Il ne s’agit pas de peaufiner ou de bricoler les approches passées. Les approches passées ne sont pas tant modérément modifiées que complètement renversées. La révolution concernant le genre est radicale et véhémente, et comme tous les révolutionnaires pieux, ses partisans ne font pas de prisonniers, ce qui explique en grande partie la violence rhétorique et verbale dans les guerres culturelles américaines. Si le Seigneur tarde, les historiens, des centaines d’années plus tard, se souviendront de la fin du XXe siècle et du début du XXIe siècle comme de l’époque où l’Occident a fait la guerre sur la façon dont ses ancêtres comprenaient les différences de genre depuis des temps immémoriaux. Ceux qui lisent la sociologie parleront d’un changement fondamental de paradigme. Ceux qui lisent Screwtape se demanderont si la révolution n’est pas le résultat de décisions d’une grande portée prises par « notre père ici bas ».
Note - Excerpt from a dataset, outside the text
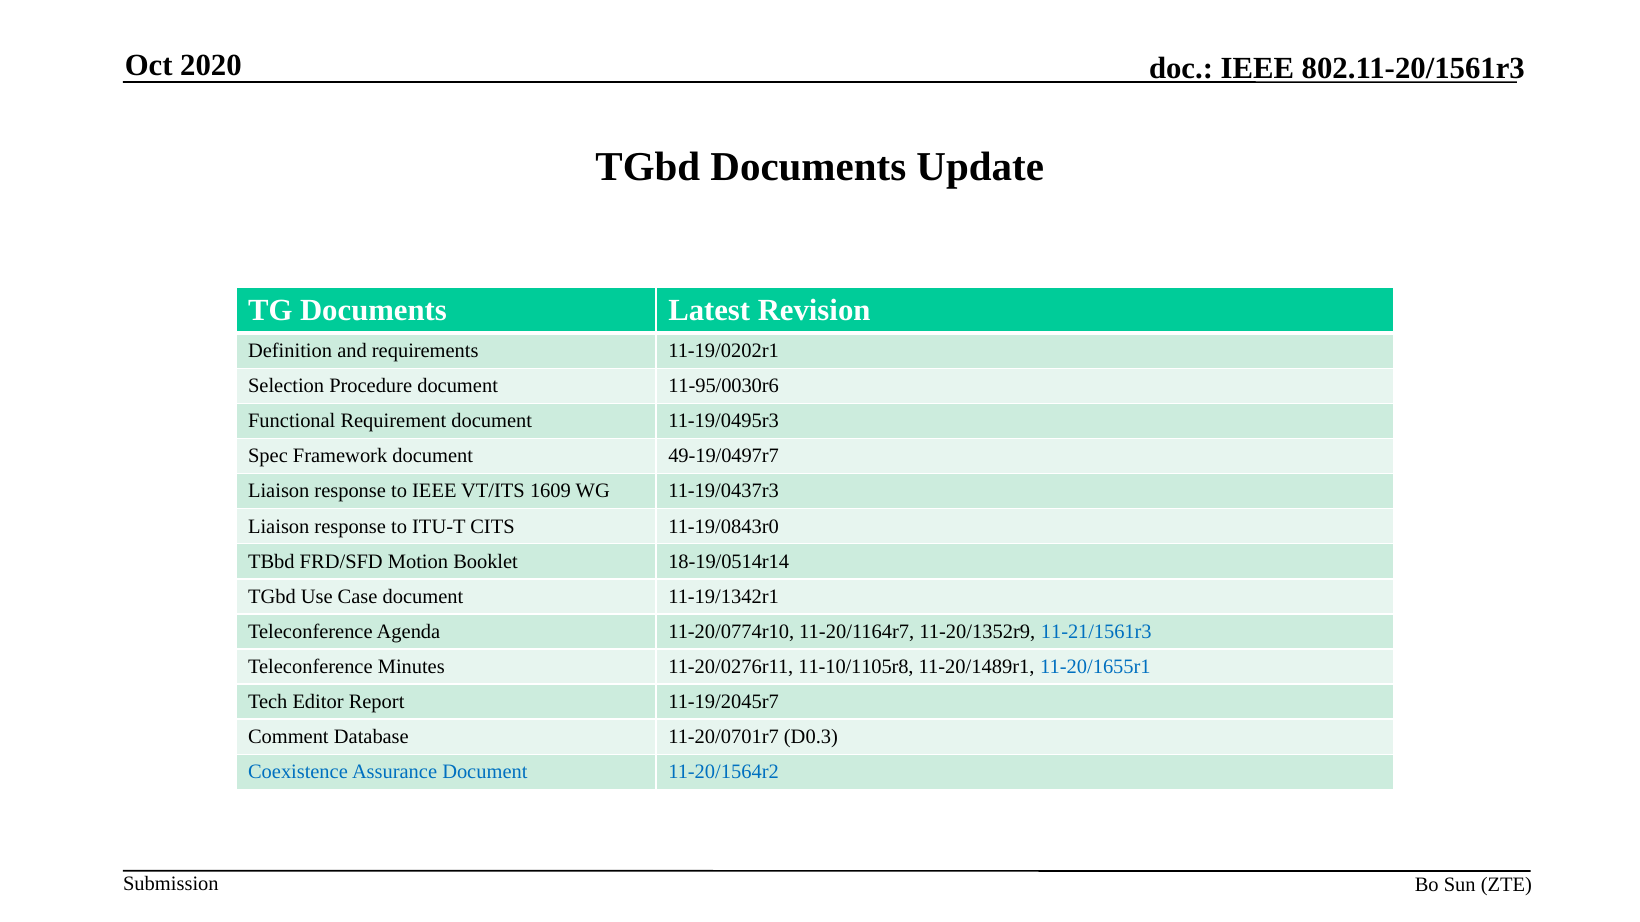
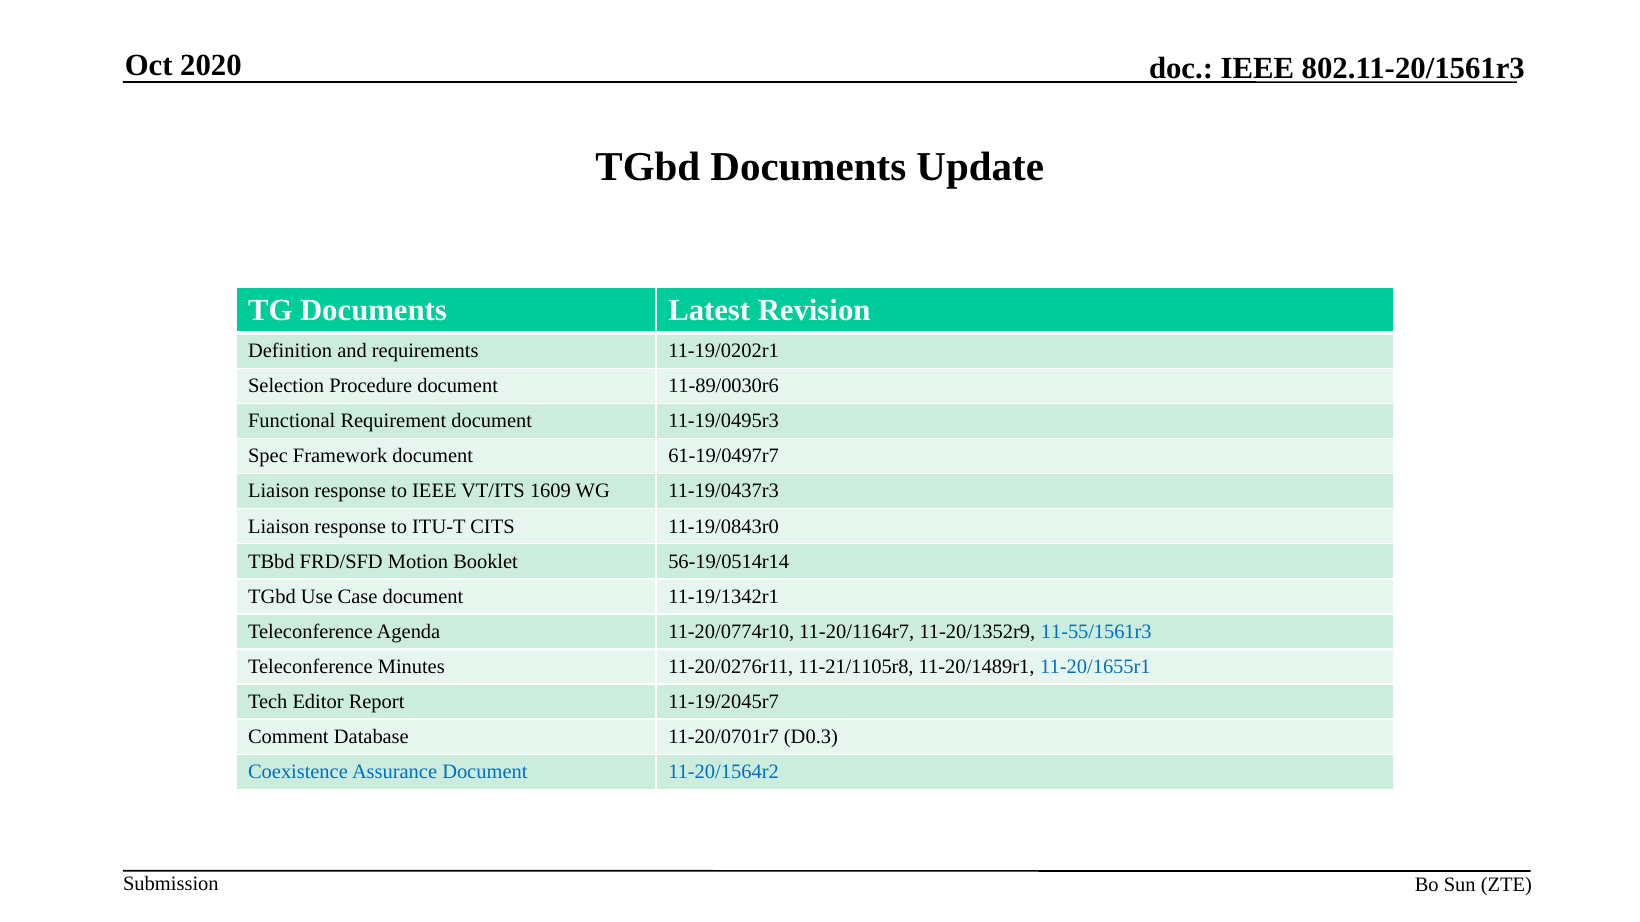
11-95/0030r6: 11-95/0030r6 -> 11-89/0030r6
49-19/0497r7: 49-19/0497r7 -> 61-19/0497r7
18-19/0514r14: 18-19/0514r14 -> 56-19/0514r14
11-21/1561r3: 11-21/1561r3 -> 11-55/1561r3
11-10/1105r8: 11-10/1105r8 -> 11-21/1105r8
L’ancienne approche considérait le genre comme un don divin. Les textes judéo-chrétiens parlaient de notre existence sexe-spécifique et des différents rôles que Dieu a ordonné à la création : « Ainsi Dieu créa l’homme à son image, à l’image de Dieu il le créa, homme et femme il les créa », (Gen 1, 27). L’Islam a hérité de cette compréhension du genre, et même les païens qui n’ont pas lu les Écritures d’aucune sorte ont compris que la masculinité et la féminité étaient des catégories fondamentales et stables. C’est pourquoi ils ont privilégié le mariage légal à la sexualité non réglementée. Certains païens (les Grecs par exemple ; les Romains étaient plus lents à suivre) n’avaient aucun problème avec la pédérastie, mais ils ont toujours insisté sur le mariage hétérosexuel comme fondement d’une société stable.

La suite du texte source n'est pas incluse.